Plano Local de Saúde é o que junta estas entidades, desde as instituições de solidariedade, Educação, Proteção Civil, forças de segurança, Igreja e até da Justiça, que assinaram hoje, em Macedo de Cavaleiros as cartas de compromisso com a Unidade Local de Saúde (ULS) do Nordeste.

O plano resulta de um trabalho que leva já alguns meses entre os diferentes parceiros que identificaram três áreas prioritárias de atuação na região, concretamente as doenças cerebrocardiovasculares, oncológicas e mentais.

O plano visa “mais do que tudo apostar na prevenção”, como sublinhou o presidente da ULS do Nordeste, Carlos Vaz, na cerimónia de apresentação do documento com as estratégias para trabalhar em conjunto até 2020.

Nesta região com 126.466 utentes, irá haver em cada centro de saúde um profissional que fará a ligação com a comunidade e os diferentes parceiros estarão atentos aos três principais problemas identificados como prioritários relativos às doenças cerebrocardiovasculares, oncológicas e mentais.

A coordenadora do plano, Inácia Rosa, explicou que um dos propósitos é “aumentar a literacia da comunidade para os três problemas identificados e desenvolver atividades específicas para cada problema”.

Concretamente, o trabalho conjunto visa “aumentar o diagnóstico da hipertensão, da fibrilhação auricular e do colesterol, no caso das doenças cerebrocardiovasculares, por serem as causas principais do AVC, Acidentes Vasculares Cerebrais, patologia com significativa incidência nesta região.

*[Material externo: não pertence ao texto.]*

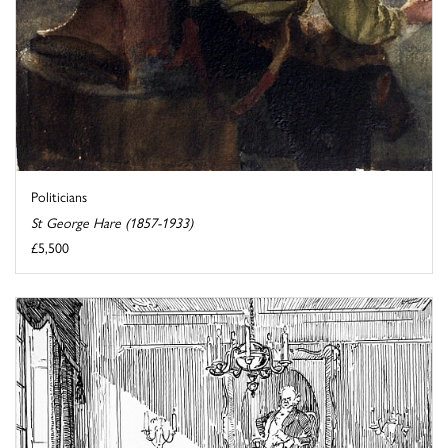
Politicians
St George Hare (1857-1933)
£5,500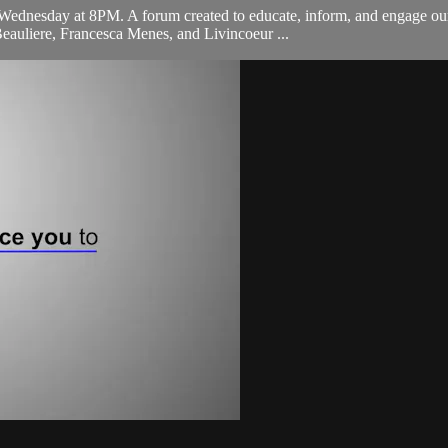
ednesday at 8PM. A forum created to educate, inform, and engage our 
eauliere, Francesca Menes, and Livincoeur ...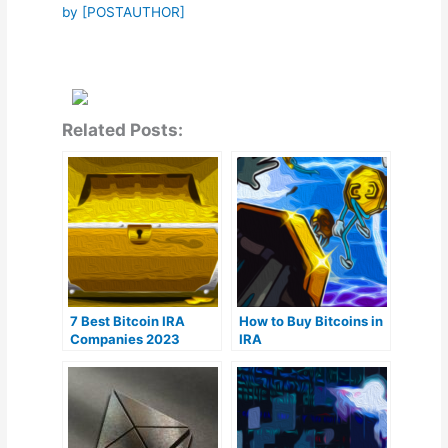
by [POSTAUTHOR]
Related Posts:
7 Best Bitcoin IRA
How to Buy Bitcoins in
Companies 2023
IRA
(Ranked by lowest
fees)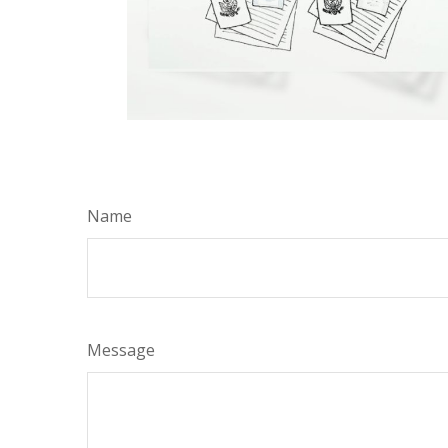
Name
Message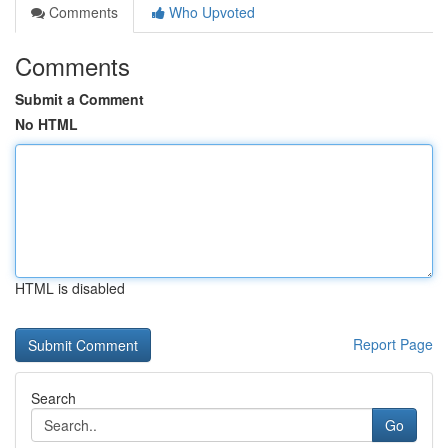
Comments
Who Upvoted
Comments
Submit a Comment
No HTML
HTML is disabled
Report Page
Search
Go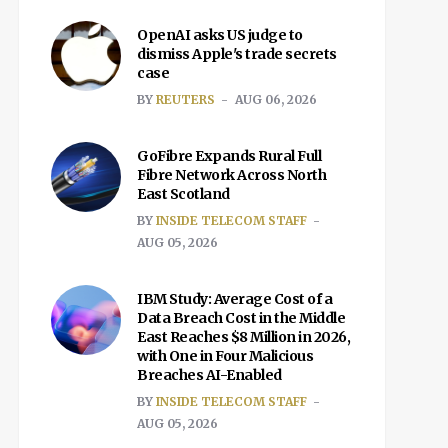
OpenAI asks US judge to
dismiss Apple's trade secrets
case
BY
REUTERS
AUG 06, 2026
GoFibre Expands Rural Full
Fibre Network Across North
East Scotland
BY
INSIDE TELECOM STAFF
AUG 05, 2026
IBM Study: Average Cost of a
Data Breach Cost in the Middle
East Reaches $8 Million in 2026,
with One in Four Malicious
Breaches AI-Enabled
BY
INSIDE TELECOM STAFF
AUG 05, 2026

Outro dos objetivos é “melhorar os rastreios oncológicos”.

“Já existem três rastreios que estão a ser feitos, o objetivo é, em vez de termos tantos panfletos espalhados, fazermos só um onde estejam os três rastreios englobados. É mais fácil as pessoas lerem um panfleto do que lerem vários avulsos”, considerou.

Melhorar o acompanhamento dos doentes é uma meta transversal a todos os problemas identificados e o na doença mental que o projeto “é mais ambicioso, inclui muitos gastos para a ULS”, como apontou a coordenadora do plano.

O projeto “implica haver um hospital de dia para os doentes, para crianças e jovens, em espaços que já existem e onde irá haver um maior acompanhamento”, porque constatam existirem muitos doentes que depois de terem alta não têm onde ficar”.

“A ideia é haver um espaço intermédio até à colocação na comunidade numa instituição, por exemplo. Muitas vezes as pessoas estão isoladas e temos casos de doença mental grave que são internados e quando estão compensados vão para a comunidade e não têm ninguém, não têm uma retaguarda, estão sozinhos e voltam ao mesmo”, concretizou.

“Se não houver uma articulação entre a comunidade e os serviços de saúde, não vai fazer o tratamento e vai descompensar e mais um internamento”, acrescentou.

Com este plano, as entidades envolvidas comprometem-se com mais articulação para dar respostas e em ações de prevenção.

A Comunidade Intermunicipal (CIM) Terras de Trás-os-Montes é uma das parceiras e o presidente, Artur Nunes, salientou este “trabalho de base regional” e garante apoio na reivindicação por mais investimentos na Saúde nesta região.

Segundo disse, nas verbas comunitárias do programa 2020 há dinheiro que não foi aplicado e está a ser reprogramado e uma das reivindicações é que na revisão este “território tenha uma comparticipação importante para investimentos em hospitais e centros de saúde”.